株式会社フジシン(遠藤一徳代表取締役社長)などで構成されるF’s グループは、2月9日(火)、東京・新宿の京王プラザホテルに取引先を招いて、恒例の「WINNER’S FORUM 2016」を開催した。
 冒頭、挨拶に立った遠藤社長は、今年のテーマを『Real Worth〜本物の価値〜』と設定したことの背景を次のように説明した。
「当社は、“価値の創造と伝達”を永年テーマに置いているが、特に最近、本物志向のお客様に対して、サロンはその期待を上回る価値の提供が求められている。そのためには、サロン独自の価値を持つことが重要。その価値とは、そこでしか体験できないことで、それがサロンの付加価値となって、お客様の期待を上回る価値の提供ができる。今繁盛しているサロンは、いずれも独自固有の本物の価値を持っている」と述べた。
 さらに遠藤社長は、「サロン独自固有の本物の価値を創造するためにF'sグループは、共に育つ『共育』と『商品』をベースに置く。『共育』とは、お客様の期待を上回る確かな技術であり、一人ひとりのお客様が求める、価値を見出すコミュニケーション力と提案力である。一方の『商品』については、本物志向のお客様に応えるための付加価値メニュー、サロンの独自性を活かしたメニューと製品(店販)が重要」と語った。

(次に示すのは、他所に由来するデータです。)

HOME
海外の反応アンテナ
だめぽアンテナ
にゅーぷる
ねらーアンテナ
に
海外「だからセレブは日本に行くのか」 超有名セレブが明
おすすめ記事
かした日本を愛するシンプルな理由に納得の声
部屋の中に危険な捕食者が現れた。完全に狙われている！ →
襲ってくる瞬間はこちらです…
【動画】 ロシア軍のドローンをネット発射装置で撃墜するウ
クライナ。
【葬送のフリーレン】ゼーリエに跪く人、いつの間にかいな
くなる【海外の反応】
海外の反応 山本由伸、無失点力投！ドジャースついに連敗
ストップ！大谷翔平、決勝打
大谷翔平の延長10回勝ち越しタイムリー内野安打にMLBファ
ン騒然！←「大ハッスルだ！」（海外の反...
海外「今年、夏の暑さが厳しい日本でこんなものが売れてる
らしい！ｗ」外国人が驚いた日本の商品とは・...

 続いて、その本物の価値を創造してもらうためにカット、カラー、パーマをはじめとした技術的なセミナーからマネジメントに関するセミナーまで多数開催することを紹介。また、今年で38回目を数えるカットコンテストの『Japan Cup2016』を6月21日(火)、東京・代々木の国立代々木競技場第一体育館で行うことを発表した。

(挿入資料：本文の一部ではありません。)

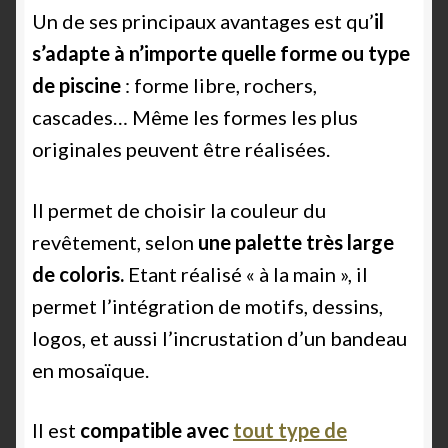
Un de ses principaux avantages est qu’
il
s’adapte à n’importe quelle forme ou type
de piscine
: forme libre, rochers,
cascades… Même les formes les plus
originales peuvent être réalisées.
Il permet de choisir la couleur du
revêtement, selon
une palette très large
de coloris.
Etant réalisé « à la main », il
permet l’intégration de motifs, dessins,
logos, et aussi l’incrustation d’un bandeau
en mosaïque.
Il est
compatible avec
tout type de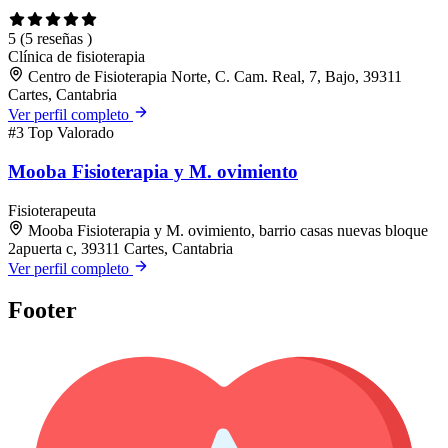
5
(5 reseñas )
Clínica de fisioterapia
Centro de Fisioterapia Norte, C. Cam. Real, 7, Bajo, 39311
Cartes, Cantabria
Ver perfil completo
#3
Top Valorado
Mooba Fisioterapia y M. ovimiento
Fisioterapeuta
Mooba Fisioterapia y M. ovimiento, barrio casas nuevas bloque
2apuerta c, 39311 Cartes, Cantabria
Ver perfil completo
Footer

 休憩後、今年の新春記念講演として、東京・羽村市を中心に10店舗のスーパーマーケットを展開する株式会社福島屋の代表取締役会長福島徹氏が登壇。福島屋は、大手スーパーなどとの競合が激しい中、価格競争をすることなく、創業以来40年間黒字経営を続ける優良企業。“生・販一体型”のビジネススタイルを貫き、福島会長自身が年間約120日、全国を探し回りみつけてきた“絶品商品”が多くのファンを生み出している。

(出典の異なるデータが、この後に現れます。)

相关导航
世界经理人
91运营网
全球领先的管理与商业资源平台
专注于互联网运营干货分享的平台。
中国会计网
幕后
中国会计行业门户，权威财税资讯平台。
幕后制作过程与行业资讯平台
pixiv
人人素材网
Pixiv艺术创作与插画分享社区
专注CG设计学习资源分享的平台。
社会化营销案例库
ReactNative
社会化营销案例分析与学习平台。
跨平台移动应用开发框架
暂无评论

 今回、福島会長は、そのビジネスモデルの要諦を惜しげもなく披露。自社の事例をスライドを多用しながら紹介し、“奇跡のスーパー”と呼ばれるに至った経営戦略と、その売り場でのこだわりをわかりやすく解説した。
 なお、フォーラム開催中、メーカー各社の情報展示があり、フォーラム終了後には、恒例の新春ディナーパーティが開催された。今回のディナーパーティでは、ロバート・ライカー氏が指揮を務める東京シンフォニアがコンサートを開催し、参加者もその荘厳で活き活きとした演奏を堪能した。